This Guide includes 6 tips on creating ADA Compliant Guides. They are simple to do and allow people dependent on screen readers to have a much better experience using the Guide.
H-tags (header tags): Screen Readers can be set to read just the H-tags. This provides a really nice outline of the page. Sighted people see an outline at a glance -because they see the page layout. Imagine looking at a page with no puncuation, paragraphs, highlights or other visual clues, just a jumble of words. The backend of the pages in LibGuides already assign an H1 header to the page title and box titles are H2 headers. In the Rich Text editor, DO click the normal button to convert your in-box headers to an H-tag at the H3 level which is appropriate for the outline. Do not overwrite the default H3 header with H1 or H2. An H1 or H2 tag will destroy the outline hierarchy.

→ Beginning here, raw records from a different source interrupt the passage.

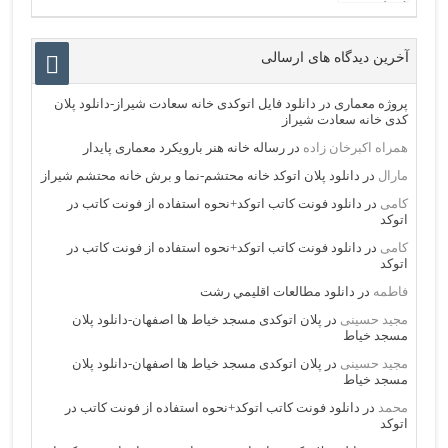
آخرین دیدگاه های ارسالی
پروژه معماری
در
دانلود فایل اتوکدی خانه سعادت شیراز-دانلود پلان
کدی خانه سعادت شیراز
همراه اکبرخان زاده
در
رساله خانه هنر بارویکرد معماری پایدار
مارال
در
دانلود پلان اتوکد خانه محتشم-نما و برش خانه محتشم شیراز
کامی
در
دانلود فونت کاتب اتوکد+نحوه استفاده از فونت کاتب در
اتوکد
کامی
در
دانلود فونت کاتب اتوکد+نحوه استفاده از فونت کاتب در
اتوکد
فاطمه
در
دانلود مطالعات اقليمي رشت
مجید حسینی
در
پلان اتوکدی مسجد خیاط ها اصفهان-دانلود پلان
مسجد خیاط
مجید حسینی
در
پلان اتوکدی مسجد خیاط ها اصفهان-دانلود پلان
مسجد خیاط
محمد
در
دانلود فونت کاتب اتوکد+نحوه استفاده از فونت کاتب در
اتوکد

A-tags (linked text): Screen readers can be set to read just the linked text on the page to provide an outline of references and next steps. These can link to internal text or external text. Make the linked text meaningful: "click here" or "more about this" without any context, are not helpful links. These phrases have no useful information to guide the user. Use phrases such as "click here for more information about interlibrary loan services". For example, use text such as <a href="http://www.library.upenn.edu/lippincott/">Lippincott Library Homepage</a>. This is much more helpful than <a href="http://www.library.upenn.edu/lippincott/">library</a>.
Add brief alt text to describe images.
Go to the Image Library to select the image. Click on the picture icon to open a dialog box to add alt text.
A dialog box will open. Add the alt text in the dialog box.